45. Such nuisance were ongoing.

46. Such nuisance caused plaintiffs to suffer general and special damages.

47. Pursuant to Civil Code §3501, plaintiffs bring this civil action for private nuisance.

48. The dangerous and defective conditions at the premises constituted a nuisance, and deprived plaintiffs of the safe, healthy and comfortable use of the premises.

49. Defendants failed to adequately abate the nuisance as required by law. As a direct and proximate result thereof, plaintiffs, and each of them, have each sustained general, special and properly damage in amounts to be determined at trial.

50. Plaintiffs could not easily move out of the premises because their personal possessions would be potential vectors of a bed bug infestation in a future residence, likely subjecting them to damages from their future landlord unless properly treated.

51. The actions of defendants in maintaining the nuisance and failing to remedy it were both oppressive and malicious in that plaintiffs had the right to a habitable premises free of blood sucking vermin and defendants refused to authorize a small expenditure of money to professionally fumigate the premises; instead, defendants relied on amateur eradication techniques which they knew or should have known were ineffective in exterminating the infestation all the while knowing that plaintiffs were greatly suffering due to the infestation.

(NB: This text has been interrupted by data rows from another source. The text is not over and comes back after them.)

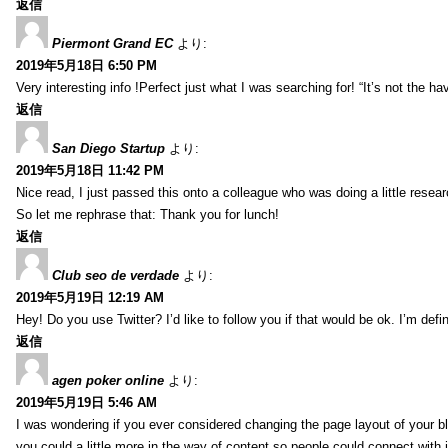
返信
Piermont Grand EC
より:
2019年5月18日 6:50 PM
Very interesting info !Perfect just what I was searching for! “It’s not the hav
返信
San Diego Startup
より:
2019年5月18日 11:42 PM
Nice read, I just passed this onto a colleague who was doing a little resea
So let me rephrase that: Thank you for lunch!
返信
Club seo de verdade
より:
2019年5月19日 12:19 AM
Hey! Do you use Twitter? I’d like to follow you if that would be ok. I’m def
返信
agen poker online
より:
2019年5月19日 5:46 AM
I was wondering if you ever considered changing the page layout of your bl
you could a little more in the way of content so people could connect with it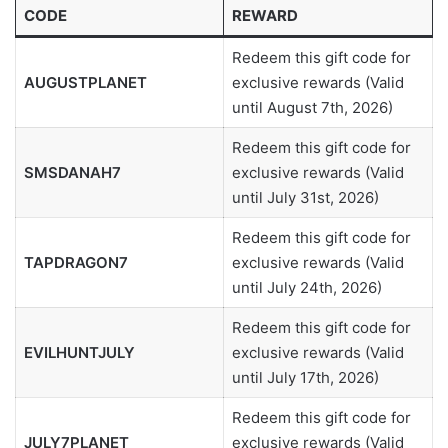
CODE
REWARD
Redeem this gift code for
AUGUSTPLANET
exclusive rewards (Valid
until August 7th, 2026)
Redeem this gift code for
SMSDANAH7
exclusive rewards (Valid
until July 31st, 2026)
Redeem this gift code for
TAPDRAGON7
exclusive rewards (Valid
until July 24th, 2026)
Redeem this gift code for
EVILHUNTJULY
exclusive rewards (Valid
until July 17th, 2026)
Redeem this gift code for
JULY7PLANET
exclusive rewards (Valid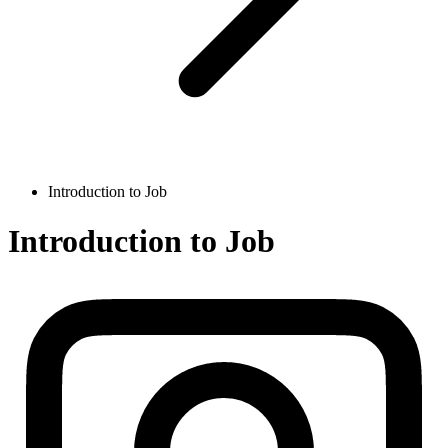
Introduction to Job
Introduction to Job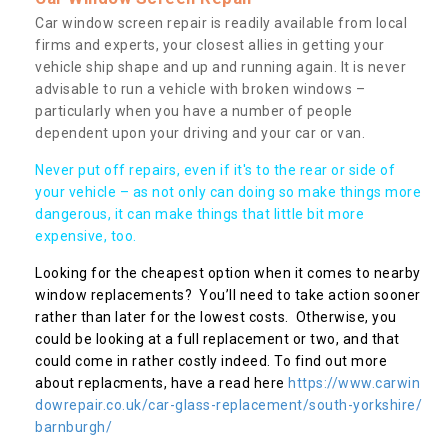
Car window screen repair is readily available from local
firms and experts, your closest allies in getting your
vehicle ship shape and up and running again. It is never
advisable to run a vehicle with broken windows –
particularly when you have a number of people
dependent upon your driving and your car or van.
Never put off repairs, even if it's to the rear or side of
your vehicle – as not only can doing so make things more
dangerous, it can make things that little bit more
expensive, too.
Looking for the cheapest option when it comes to nearby
window replacements? You’ll need to take action sooner
rather than later for the lowest costs. Otherwise, you
could be looking at a full replacement or two, and that
could come in rather costly indeed. To find out more
about replacments, have a read here
https://www.carwin
dowrepair.co.uk/car-glass-replacement/south-yorkshire/
barnburgh/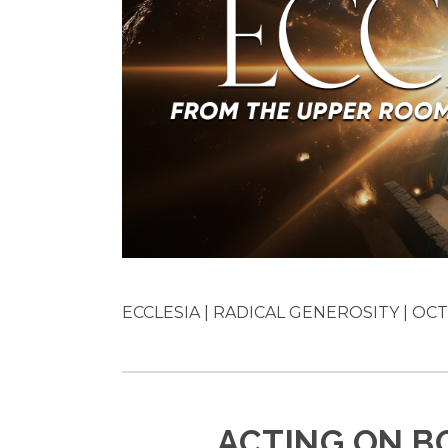
ECCLESIA | RADICAL GENEROSITY | OCT 
ACTING ON B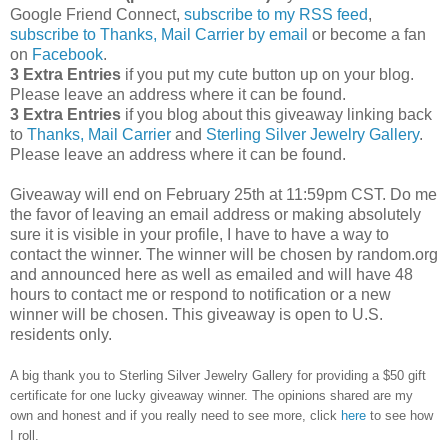
Google Friend Connect,
subscribe to my RSS feed
,
subscribe to Thanks, Mail Carrier by email
or become a fan
on
Facebook
.
3 Extra Entries
if you put my cute button up on your blog.
Please leave an address where it can be found.
3 Extra Entries
if you blog about this giveaway linking back
to
Thanks, Mail Carrier
and
Sterling Silver Jewelry Gallery
.
Please leave an address where it can be found.
Giveaway will end on February 25th at 11:59pm CST.
Do me
the favor of leaving an email address or making absolutely
sure it is visible in your profile, I have to have a way to
contact the winner.
The winner will be chosen by random.org
and announced here as well as emailed and will have 48
hours to contact me or respond to notification or a new
winner will be chosen. This giveaway is open to U.S.
residents only.
A big thank you to Sterling Silver Jewelry Gallery for providing a $50 gift
certificate for one lucky giveaway winner. The opinions shared are my
own and honest and if you really need to see more, click
here
to see how
I roll.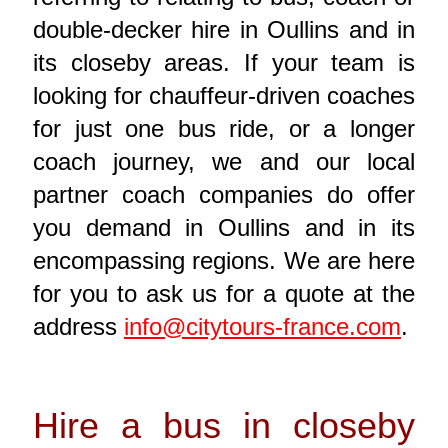
double-decker hire in Oullins and in
its closeby areas. If your team is
looking for chauffeur-driven coaches
for just one bus ride, or a longer
coach journey, we and our local
partner coach companies do offer
you demand in Oullins and in its
encompassing regions. We are here
for you to ask us for a quote at the
address
info@citytours-france.com
.
Hire a bus in closeby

52. Plaintiffs are accordingly entitled to punitive damages from defendants.

FIFTH CAUSE OF ACTION

(Business & Professions Code § 17200 et seq.)

53. Plaintiffs re-allege and incorporate by reference every allegation contained in the preceding paragraphs of this Complaint as though set forth herein.

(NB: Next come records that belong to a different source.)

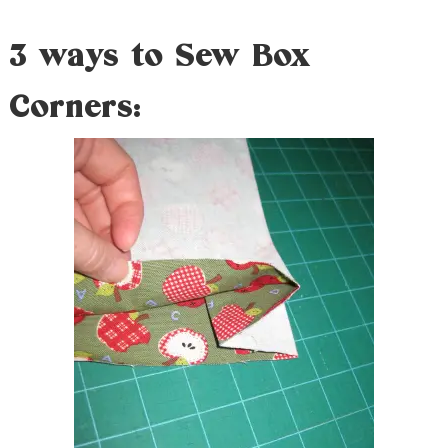
3 ways to Sew Box
Corners: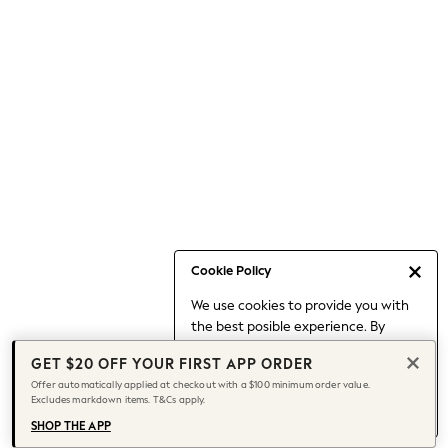
Occasionwear
Pants
Shorts
Skirts
Sportswear
Suits & Tailoring
Swim & Beachwear
Tops & T-shirts
Shop All Clothing
Essentials
Capsule Wardrobe
Cookie Policy
Jeans & a Nice Top
We use cookies to provide you with
Chocolate Brown
the best posible experience. By
Bhoem
continuing to use our site, you agree
Knee High Boots
GET $20 OFF YOUR FIRST APP ORDER
to our use of cookies.
Winter Sun
Offer automatically applied at checkout with a $100 minimum order value.
Find out more
about managing your
Excludes markdown items. T&Cs apply.
THE SET
cookie settings.
Coats
SHOP THE APP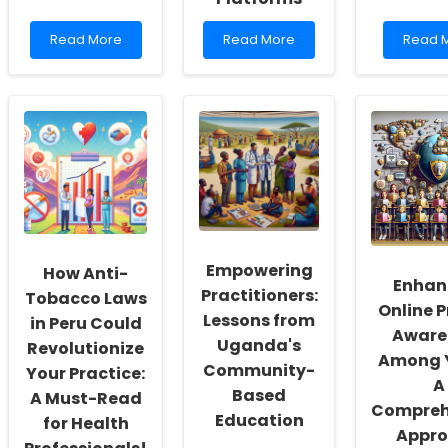
Read
Read
Read
Read More
Read More
Read 
more
more
more
about
about
about
Enhancing
Discover
Data-
Practitioner
the
Driven
Skills
Secret
Insight
through
to
for
Coordinated
Transforming
Enhanc
Care
Diabetes
Adoles
for
Care
Sexual
Rare
with
Health
Diseases
Digital
Interve
Health
Empowering
How Anti-
Platforms
Enhan
Practitioners:
Tobacco Laws
Online P
Lessons from
in Peru Could
Aware
Uganda's
Revolutionize
Among 
Community-
Your Practice:
A
Based
A Must-Read
Compreh
Education
for Health
Appr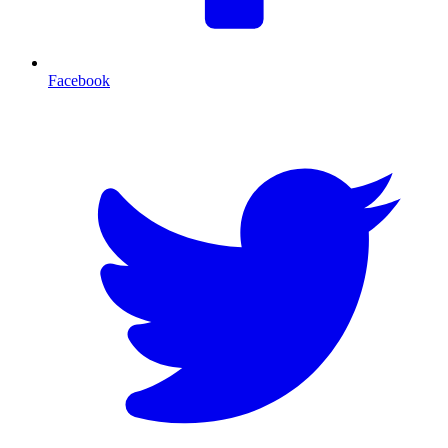
Facebook
T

54. Defendants, and each of them, engaged in unlawful and unfair business practices prohibited by California Business & Professions Code § 17200, et seq. by virtue of the foregoing acts and omissions.

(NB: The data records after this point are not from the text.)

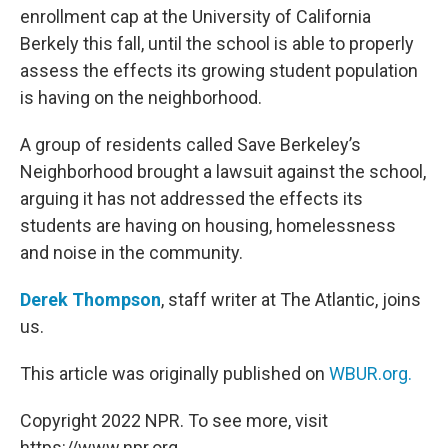
enrollment cap at the University of California
Berkely this fall, until the school is able to properly
assess the effects its growing student population
is having on the neighborhood.
A group of residents called Save Berkeley’s
Neighborhood brought a lawsuit against the school,
arguing it has not addressed the effects its
students are having on housing, homelessness
and noise in the community.
Derek Thompson
, staff writer at The Atlantic, joins
us.
This article was originally published on
WBUR.org.
Copyright 2022 NPR. To see more, visit
https://www.npr.org.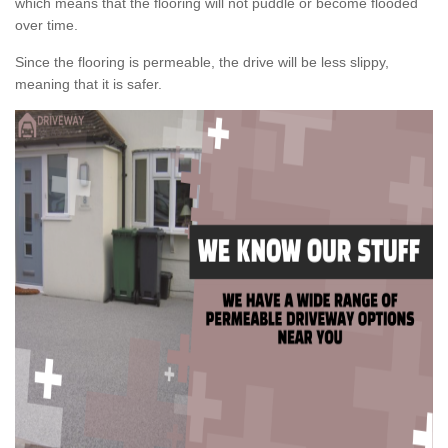
which means that the flooring will not puddle or become flooded
over time.
Since the flooring is permeable, the drive will be less slippy,
meaning that it is safer.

55. The Plaintiffs individually were harmed as a result of said practices by paying full monthly rent for apartments with material deficiencies.

56. The foregoing acts and omissions were and are the regular business practices of the Defendants at The Property.

57. As a direct and proximate result of the aforementioned acts and omissions, the Defendants have been unjustly enriched at the expense of Plaintiffs, and Plaintiffs are entitled to restitution in an amount to be proven at trial.

SIXTH CAUSE OF ACTION

(Negligence)

58. Plaintiffs re-allege and incorporate by reference every allegation contained in the preceding paragraphs of this Complaint as though set forth herein.

59. As owners, operators and managers of the premises, the defendants owed plaintiffs the duty to exercise reasonable care in the ownership, management and control of the premises and apartment #21.

60. These duties owed by defendants to plaintiffs to exercise reasonable care include, but are not limited to: the duty to refrain from interfering with plaintiffs' full use of and quiet enjoyment of their rented premises; the duty to comply with all applicable state and local laws governing plaintiffs' rights as tenants; the duty to maintain the premises (including apartment #21) in a safe, healthy and habitable condition for the entire term of plaintiffs' tenancies and the duty to not obstruct plaintiffs' full use and occupancy of their rented residences.